Records for the task below:
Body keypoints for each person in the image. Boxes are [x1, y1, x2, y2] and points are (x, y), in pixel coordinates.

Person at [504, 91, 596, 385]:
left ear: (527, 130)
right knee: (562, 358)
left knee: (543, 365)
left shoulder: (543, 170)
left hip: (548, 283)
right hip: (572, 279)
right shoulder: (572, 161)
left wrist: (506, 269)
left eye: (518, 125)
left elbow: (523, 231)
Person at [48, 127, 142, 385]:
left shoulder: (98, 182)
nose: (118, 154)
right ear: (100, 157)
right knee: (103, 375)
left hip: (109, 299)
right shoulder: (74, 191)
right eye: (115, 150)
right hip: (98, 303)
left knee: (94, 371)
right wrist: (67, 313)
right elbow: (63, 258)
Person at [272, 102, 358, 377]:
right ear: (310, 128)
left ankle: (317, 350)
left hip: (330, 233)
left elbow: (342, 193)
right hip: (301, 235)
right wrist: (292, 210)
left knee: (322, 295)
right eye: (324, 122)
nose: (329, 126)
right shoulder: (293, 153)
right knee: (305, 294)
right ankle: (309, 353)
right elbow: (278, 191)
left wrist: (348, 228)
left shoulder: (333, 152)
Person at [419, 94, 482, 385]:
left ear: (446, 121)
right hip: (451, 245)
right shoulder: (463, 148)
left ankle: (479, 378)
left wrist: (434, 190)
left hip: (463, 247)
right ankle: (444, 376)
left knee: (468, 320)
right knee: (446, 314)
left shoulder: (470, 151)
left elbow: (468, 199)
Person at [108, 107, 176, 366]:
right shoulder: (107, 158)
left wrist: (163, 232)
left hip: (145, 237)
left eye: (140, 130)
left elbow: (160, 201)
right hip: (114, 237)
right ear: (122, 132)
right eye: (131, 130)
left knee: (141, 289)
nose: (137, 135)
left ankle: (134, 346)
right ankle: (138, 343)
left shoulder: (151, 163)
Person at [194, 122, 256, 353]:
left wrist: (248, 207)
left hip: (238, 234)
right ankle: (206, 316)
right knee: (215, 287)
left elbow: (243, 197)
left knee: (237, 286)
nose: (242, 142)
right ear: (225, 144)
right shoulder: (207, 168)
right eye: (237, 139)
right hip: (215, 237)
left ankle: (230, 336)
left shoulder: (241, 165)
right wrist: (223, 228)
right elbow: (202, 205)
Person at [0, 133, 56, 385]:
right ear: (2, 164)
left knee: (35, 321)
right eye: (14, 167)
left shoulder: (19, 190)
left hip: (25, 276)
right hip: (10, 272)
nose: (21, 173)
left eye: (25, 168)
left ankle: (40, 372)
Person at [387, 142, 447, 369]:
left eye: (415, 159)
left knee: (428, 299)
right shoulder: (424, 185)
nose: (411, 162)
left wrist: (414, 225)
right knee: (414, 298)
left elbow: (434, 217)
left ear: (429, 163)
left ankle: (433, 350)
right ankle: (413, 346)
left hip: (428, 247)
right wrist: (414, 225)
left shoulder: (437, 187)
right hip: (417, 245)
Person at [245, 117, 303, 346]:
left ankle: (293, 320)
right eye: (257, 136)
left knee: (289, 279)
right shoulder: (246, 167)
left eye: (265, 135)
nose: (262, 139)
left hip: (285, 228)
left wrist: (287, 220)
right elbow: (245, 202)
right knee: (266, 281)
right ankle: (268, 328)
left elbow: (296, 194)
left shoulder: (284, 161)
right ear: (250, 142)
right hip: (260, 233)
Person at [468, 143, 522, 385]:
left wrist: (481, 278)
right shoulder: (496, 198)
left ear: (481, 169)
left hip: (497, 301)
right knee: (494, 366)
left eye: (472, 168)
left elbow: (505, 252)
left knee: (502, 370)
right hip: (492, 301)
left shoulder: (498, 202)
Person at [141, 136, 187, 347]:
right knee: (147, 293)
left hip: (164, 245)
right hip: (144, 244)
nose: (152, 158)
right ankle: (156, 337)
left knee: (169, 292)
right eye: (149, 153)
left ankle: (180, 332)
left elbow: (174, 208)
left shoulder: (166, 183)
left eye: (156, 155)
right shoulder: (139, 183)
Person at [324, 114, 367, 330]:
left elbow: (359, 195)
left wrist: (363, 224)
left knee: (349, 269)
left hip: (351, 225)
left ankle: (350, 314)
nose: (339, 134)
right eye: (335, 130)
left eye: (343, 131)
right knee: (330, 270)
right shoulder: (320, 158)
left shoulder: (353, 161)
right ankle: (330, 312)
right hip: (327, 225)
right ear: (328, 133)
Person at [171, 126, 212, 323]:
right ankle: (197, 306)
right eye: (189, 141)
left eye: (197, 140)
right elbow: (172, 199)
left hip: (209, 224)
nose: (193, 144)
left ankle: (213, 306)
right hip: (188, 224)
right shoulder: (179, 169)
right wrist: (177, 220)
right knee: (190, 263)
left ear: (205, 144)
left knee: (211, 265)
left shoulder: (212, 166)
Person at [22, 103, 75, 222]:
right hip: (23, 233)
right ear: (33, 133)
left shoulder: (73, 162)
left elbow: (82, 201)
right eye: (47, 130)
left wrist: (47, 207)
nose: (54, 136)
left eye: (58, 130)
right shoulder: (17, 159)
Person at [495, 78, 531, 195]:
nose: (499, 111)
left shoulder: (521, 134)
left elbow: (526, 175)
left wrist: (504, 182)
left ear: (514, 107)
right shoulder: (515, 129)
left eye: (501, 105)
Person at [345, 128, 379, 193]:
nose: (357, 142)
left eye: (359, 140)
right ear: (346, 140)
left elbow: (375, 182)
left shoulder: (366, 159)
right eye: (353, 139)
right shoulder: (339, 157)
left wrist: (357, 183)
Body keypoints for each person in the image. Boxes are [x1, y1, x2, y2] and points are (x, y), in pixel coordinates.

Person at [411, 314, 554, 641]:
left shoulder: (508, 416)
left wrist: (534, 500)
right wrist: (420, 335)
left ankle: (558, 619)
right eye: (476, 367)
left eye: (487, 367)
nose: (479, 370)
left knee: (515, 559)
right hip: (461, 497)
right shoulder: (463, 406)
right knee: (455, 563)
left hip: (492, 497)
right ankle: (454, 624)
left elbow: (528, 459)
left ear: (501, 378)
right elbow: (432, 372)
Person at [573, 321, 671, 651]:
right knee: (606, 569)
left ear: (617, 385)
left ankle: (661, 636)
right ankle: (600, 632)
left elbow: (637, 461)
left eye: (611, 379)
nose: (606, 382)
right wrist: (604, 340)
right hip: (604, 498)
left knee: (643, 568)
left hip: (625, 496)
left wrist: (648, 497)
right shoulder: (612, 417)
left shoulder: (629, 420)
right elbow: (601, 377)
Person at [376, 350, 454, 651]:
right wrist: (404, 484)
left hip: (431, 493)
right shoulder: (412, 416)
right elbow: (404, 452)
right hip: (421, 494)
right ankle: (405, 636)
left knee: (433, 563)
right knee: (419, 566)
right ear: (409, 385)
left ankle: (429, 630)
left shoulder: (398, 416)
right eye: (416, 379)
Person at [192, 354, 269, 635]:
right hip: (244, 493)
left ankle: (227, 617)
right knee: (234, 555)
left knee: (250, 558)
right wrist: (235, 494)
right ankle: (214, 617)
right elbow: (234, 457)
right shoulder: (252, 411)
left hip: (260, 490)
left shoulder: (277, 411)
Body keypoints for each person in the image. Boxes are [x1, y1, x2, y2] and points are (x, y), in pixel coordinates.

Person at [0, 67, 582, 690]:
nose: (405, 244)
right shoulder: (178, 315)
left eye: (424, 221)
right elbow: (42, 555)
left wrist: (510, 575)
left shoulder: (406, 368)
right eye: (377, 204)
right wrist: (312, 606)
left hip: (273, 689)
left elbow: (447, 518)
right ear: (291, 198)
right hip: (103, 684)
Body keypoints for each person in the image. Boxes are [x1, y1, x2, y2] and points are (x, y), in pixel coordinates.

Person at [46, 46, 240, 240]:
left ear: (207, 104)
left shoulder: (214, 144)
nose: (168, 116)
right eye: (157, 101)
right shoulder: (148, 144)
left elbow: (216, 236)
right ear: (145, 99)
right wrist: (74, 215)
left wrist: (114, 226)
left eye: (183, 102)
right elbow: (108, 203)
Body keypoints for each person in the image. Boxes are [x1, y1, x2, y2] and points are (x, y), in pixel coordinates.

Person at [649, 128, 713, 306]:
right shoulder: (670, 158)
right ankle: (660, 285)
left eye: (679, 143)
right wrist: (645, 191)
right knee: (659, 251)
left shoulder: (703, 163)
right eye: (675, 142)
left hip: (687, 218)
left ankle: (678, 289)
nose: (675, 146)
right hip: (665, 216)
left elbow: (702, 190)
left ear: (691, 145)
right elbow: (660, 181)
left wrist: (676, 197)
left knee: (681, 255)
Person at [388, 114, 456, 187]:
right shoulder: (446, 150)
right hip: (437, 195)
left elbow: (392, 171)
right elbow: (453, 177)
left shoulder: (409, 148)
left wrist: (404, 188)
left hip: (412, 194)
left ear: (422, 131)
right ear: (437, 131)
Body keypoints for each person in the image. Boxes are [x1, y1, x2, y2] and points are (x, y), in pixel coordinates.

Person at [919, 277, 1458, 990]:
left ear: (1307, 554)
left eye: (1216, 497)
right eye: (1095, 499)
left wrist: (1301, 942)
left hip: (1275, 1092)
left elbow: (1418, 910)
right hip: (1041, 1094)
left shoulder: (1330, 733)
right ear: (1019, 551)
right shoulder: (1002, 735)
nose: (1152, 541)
End of Records for the task.
● **Your objective**: Beginning at the line above that contains "left knee: (169, 292)", return each line exactly through the line that contains "left wrist: (357, 183)", and no others.

● **Result of this task**:
left knee: (169, 292)
right eye: (149, 153)
left ankle: (180, 332)
left elbow: (174, 208)
left shoulder: (166, 183)
left eye: (156, 155)
right shoulder: (139, 183)
Person at [324, 114, 367, 330]:
left elbow: (359, 195)
left wrist: (363, 224)
left knee: (349, 269)
left hip: (351, 225)
left ankle: (350, 314)
nose: (339, 134)
right eye: (335, 130)
left eye: (343, 131)
right knee: (330, 270)
right shoulder: (320, 158)
left shoulder: (353, 161)
right ankle: (330, 312)
right hip: (327, 225)
right ear: (328, 133)
Person at [171, 126, 212, 323]:
right ankle: (197, 306)
right eye: (189, 141)
left eye: (197, 140)
right elbow: (172, 199)
left hip: (209, 224)
nose: (193, 144)
left ankle: (213, 306)
right hip: (188, 224)
right shoulder: (179, 169)
right wrist: (177, 220)
right knee: (190, 263)
left ear: (205, 144)
left knee: (211, 265)
left shoulder: (212, 166)
Person at [22, 103, 75, 222]:
right hip: (23, 233)
right ear: (33, 133)
left shoulder: (73, 162)
left elbow: (82, 201)
right eye: (47, 130)
left wrist: (47, 207)
nose: (54, 136)
left eye: (58, 130)
right shoulder: (17, 159)
Person at [495, 78, 531, 195]:
nose: (499, 111)
left shoulder: (521, 134)
left elbow: (526, 175)
left wrist: (504, 182)
left ear: (514, 107)
right shoulder: (515, 129)
left eye: (501, 105)
Person at [345, 128, 379, 193]:
nose: (357, 142)
left eye: (359, 140)
right ear: (346, 140)
left elbow: (375, 182)
left shoulder: (366, 159)
right eye: (353, 139)
right shoulder: (339, 157)
left wrist: (357, 183)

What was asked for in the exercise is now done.